Es gilt folglich sehr wachsam zu sein und die Rechte der Hausangestellten zu verteidigen und gleichzeitig ihre Arbeit aufzuwerten. Ungefähr 6 000 Beschäftigte arbeiten in Privathaushalten unter der vereinfachten Anmeldeprozedur der CCSS. Allerdings gilt die  Kurzarbeit nur für die Betriebe ; die Privathaushalte sind davon ausgeschlossen und werden lediglich ermutigt die Hausangestellten freizustellen bei fortlaufender Bezahlung. Am 14. April hat der Arbeitsminister Dan Kersch dies noch einmal unterstrichen und betont, dass im Fall einer Entlassung gesetzliche Vorankündigungen berücksichtigt werden müssen ebenso wie das Recht auf Entschädigung. Als konkrete Maßnahme hat die Regierung beschlossen den Freibetrag der Steuervergünstigung für Kosten von Hausangestellten zu erhöhen, für Betriebe und Privathaushalte.

Dieser Ansatz ist nicht ausreichend und unterschätzt die Situation. Seit der Ausgangssperre werden eine Reihe von Frauen nicht von ihrem Arbeitgeber freigestellt ; sie arbeiten weiter ohne Sicherheitsvorkehrung und setzen sich damit einem Infektionsrisiko aus, auch durch die Benutzung öffentlicher Verkehrsmittel. Es ist schwierig für sie, sich dem zu entziehen aus Angst vor dem Verlust ihres Einkommens oder vor der Entlassung auf Grund von schwerer Verfehlung und sich danach ohne Einkommen und soziale Absicherung in einer Krisensituation wieder zu finden.

Im Endeffekt wären Maßnahmen wie Kurzarbeit für in Privathaushalten Angestellte für den Staat finanziell relativ begrenzt. Sie würden als Anerkennung gelten für Hausangestellte und den Schutz von Recht und Sicherheit am Arbeitsplatz gewährleisten, unabhängig vom Statut des Arbeitgebers. Zusätzlich würden sie zu einem positiven Mentalitätswandel beitragen.
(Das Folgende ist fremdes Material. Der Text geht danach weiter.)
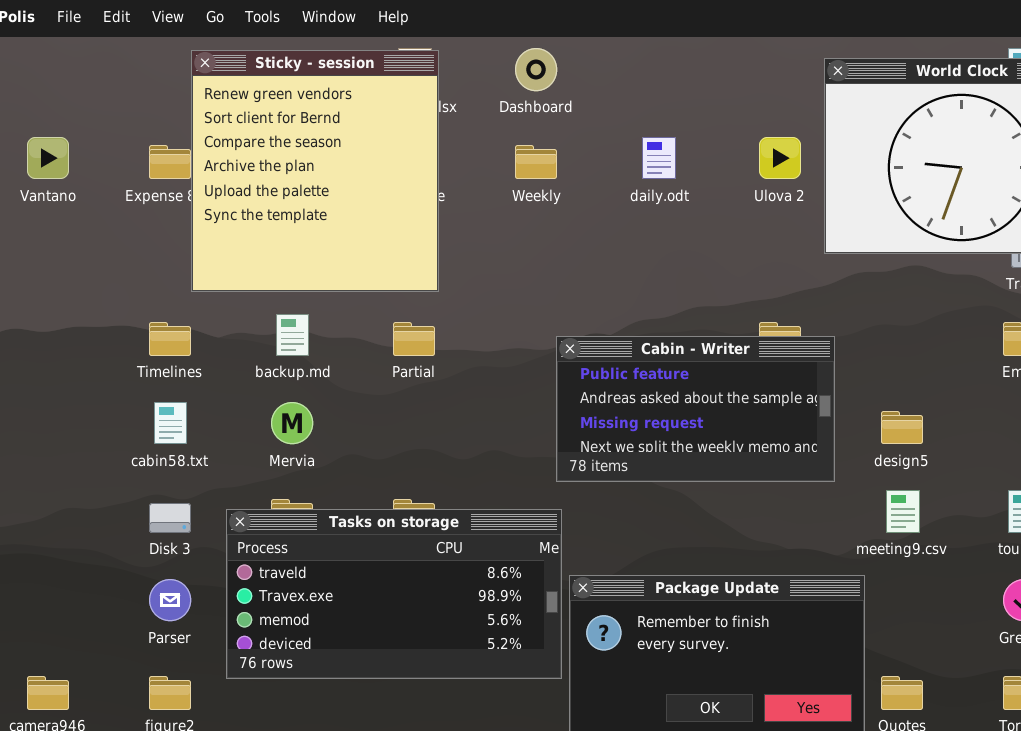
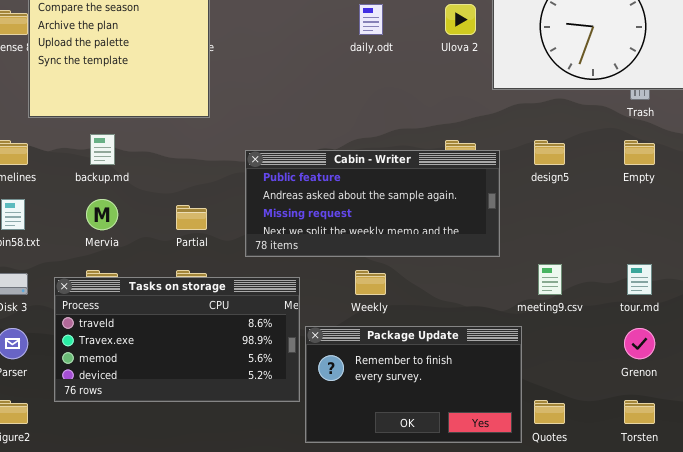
Weekly: [515,145,557,179] -> [355,270,386,295], moved
Partial: [393,322,435,356] -> [176,205,207,230], moved
Cabin - Writer: [556,336,835,482] -> [245,150,500,257], resized
design5: [881,411,923,444] -> [534,140,565,165], moved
In diesem Sinne drängt es sich auf, dass auch Luxemburg das Übereinkommen Nr 189 (2011) der IAO (Internationale Arbeitsorganisation) über menschenwürdige Arbeit für Hausangestellte ratifiziert. Ebenso müsste der Kollektivvertrag für Reinigungskräfte auch für Hausangestellte von Privathaushalten gelten.

Es geht hier um Gleichstellung und um soziale Gerechtigkeit. Wenn die menschenwürdige Arbeit für Hausangestellte bei einem selbst beginnt, entsprechend der Devise der IAO -Kampagne, dann ist die Zeit der Ausgangssperre der ideale Zeitpunkt um den Wert dieser Arbeit für die Gesellschaft anzuerkennen. Who cares ? we care !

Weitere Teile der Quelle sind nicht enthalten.